On along the beachside path, heading for the pier you can just barely make out ‘way down there on the horizon.

We are going to walk, not just a pier, but the pier, the capital-P Pier: the White Rock Pier. “The longest pier in Canada.” That pier.
We plod on, breathless and laughing, past this imposing tree stump, looking at / listening to rolling waves as we go.

And then we’re there! On the Pier!
Everybody else as windblown as we are, bracing against the blasts, and sharing “what-a-day” grins with passing strangers.

How long is “longest,”you may want to know. I did, & later I look it up: 470 metres (1,542 ft) is the answer. OK-fine, but the merest nuthin’ compared to the world’s longest, which is in Progreso, Mexico and juts 6.5 km out to sea. It was built to accommodate cruise ships, wouldn’t you know; ours merely has to accommodate feet.

Also accommodate storms, as it happens. Built in 1914 for steamships, it had to be extensively rebuilt after a huge storm in 2018 and has been smacked around by further storms since then. We walk right to the end, and pause for the landward view before heading back to town.

The view includes the eponymous white rock — the 486-ton chunk of granite so liberally coated in seagull guano in the 19th century that (they tell us) it served as a beacon for sailors. It is now repeatedly coated in Park Dept. whitewash — not to make up for an absence of guano, but to cover up the presence of graffiti.
Return trip along those 470 metres, wind at our backs this time. We are almost literally sailing along…
Up the steps to the main drag, and a look back across the bay. The flag is snapping in the wind…

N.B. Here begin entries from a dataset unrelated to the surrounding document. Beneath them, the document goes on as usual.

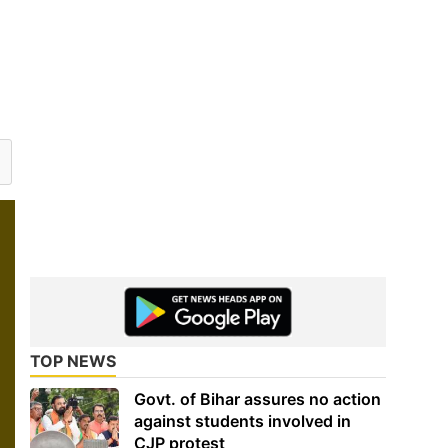
TOP NEWS
Govt. of Bihar assures no action
against students involved in
CJP protest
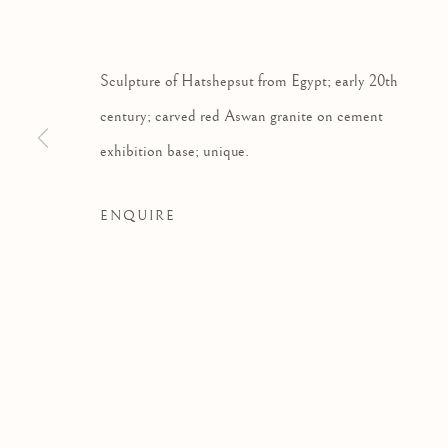
Sculpture of Hatshepsut from Egypt; early 20th
century; carved red Aswan granite on cement
exhibition base; unique.
ENQUIRE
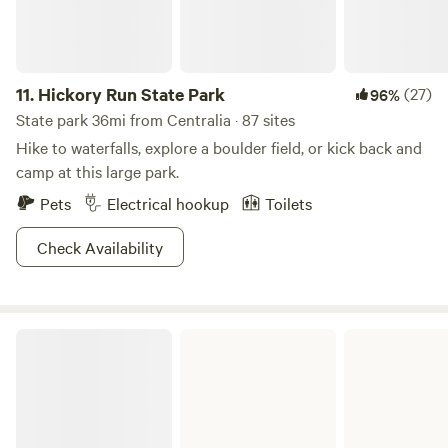
11.
Hickory Run State Park
(27)
96%
State park 36mi from Centralia · 87 sites
Hike to waterfalls, explore a boulder field, or kick back and
camp at this large park.
Pets
Electrical hookup
Toilets
Check Availability
Frances Slocum State Park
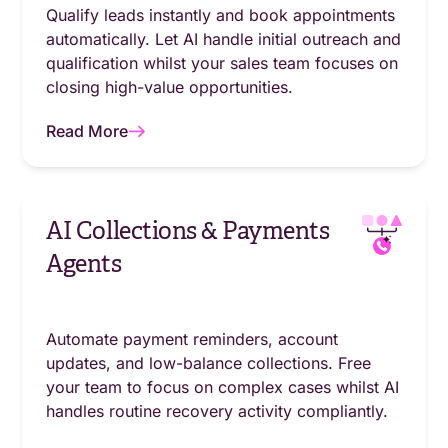
Qualify leads instantly and book appointments
automatically. Let AI handle initial outreach and
qualification whilst your sales team focuses on
closing high-value opportunities.
Read More
AI Collections & Payments
Agents
Automate payment reminders, account
updates, and low-balance collections. Free
your team to focus on complex cases whilst AI
handles routine recovery activity compliantly.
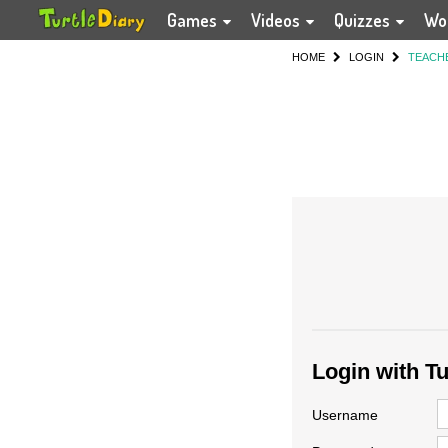
Games
Videos
Quizzes
Wo
HOME
LOGIN
TEACH
Login with T
Username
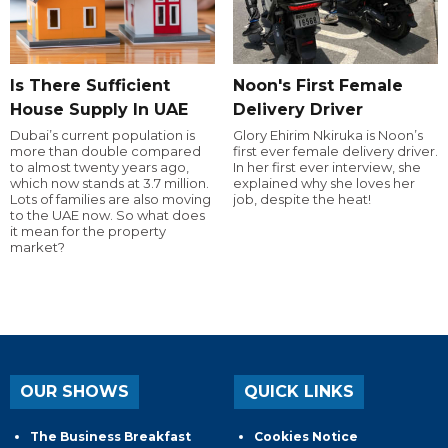
Is There Sufficient
Noon's First Female
House Supply In UAE
Delivery Driver
Dubai’s current population is
Glory Ehirim Nkiruka is Noon’s
more than double compared
first ever female delivery driver.
to almost twenty years ago,
In her first ever interview, she
which now stands at 3.7 million.
explained why she loves her
Lots of families are also moving
job, despite the heat!
to the UAE now. So what does
it mean for the property
market?
OUR SHOWS
QUICK LINKS
The Business Breakfast
Cookies Notice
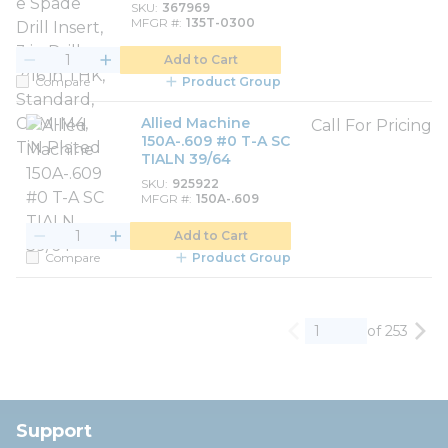
SKU
367969
MFGR #
135T-0300
Add to Cart
Compare
Product Group
Allied Machine
Call For Pricing
150A-.609 #0 T-A SC
TIALN 39/64
SKU
925922
MFGR #
150A-.609
Add to Cart
Compare
Product Group
of 253
Previous page
Nex
Support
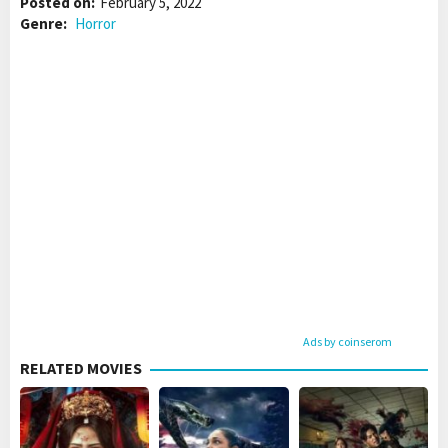
Posted on:
February 5, 2022
Genre:
Horror
Ads by coinserom
RELATED MOVIES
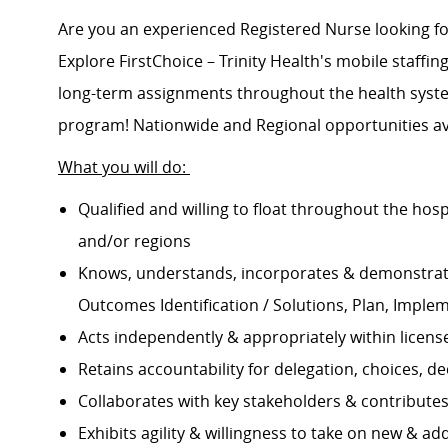
Are you an experienced Registered Nurse looking 
Explore FirstChoice – Trinity Health's mobile staffing
long-term assignments throughout the health system
program! Nationwide and Regional opportunities av
What you will do:
Qualified and willing to float throughout the hos
and/or regions
Knows, understands, incorporates & demonstrate
Outcomes Identification / Solutions, Plan, Imple
Acts independently & appropriately within licens
Retains accountability for delegation, choices, 
Collaborates with key stakeholders & contribut
Exhibits agility & willingness to take on new & ad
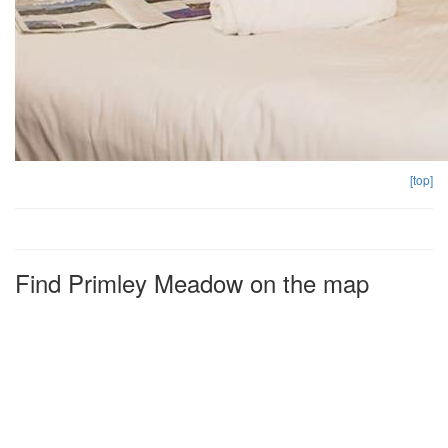
[top]
Find Primley Meadow on the map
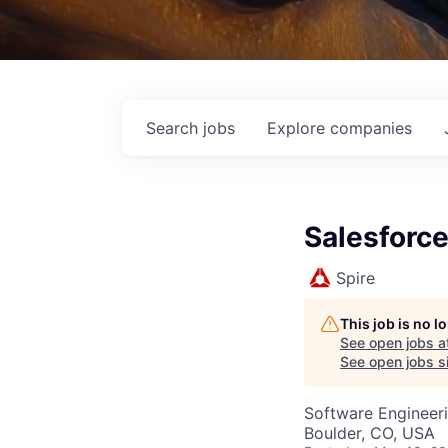
Search
jobs
Explore
companies
Salesforce
Spire
This job is no 
See open jobs a
See open jobs si
Software Engineer
Boulder, CO, USA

and the gulls are hunkered down against the wind.

We power on down the street.
We’re headed for fish & chips at Moby Dick (“famous since 1975”)…

and we take in a lesson in maritime etiquette along the way.
Lynette d'Arty-Cross
/ 22 February 2023What a wonderful walk! I have always enjoyed a bracing wind-walk, liberally rewarded with a great meal and/or drinks afterwards. So great.
I have seen a lot of winter surfing on Skaha Lake which gets some powerful winds in autumn and winter. I don’t know how they manage the cold either.
restlessjo
/ 23 February 2023I could feel the exhileration.
bluebrightly
/ 24 February 2023Brrr! It was about -4 this morning and windy. I suspect it’s around the same in Vancouver today…I hope it was warmer when you walked the pier! Must have been exhilarating though!
icelandpenny
/ 28 February 2023Not terribly cold but wildly windy. And a lot of fun.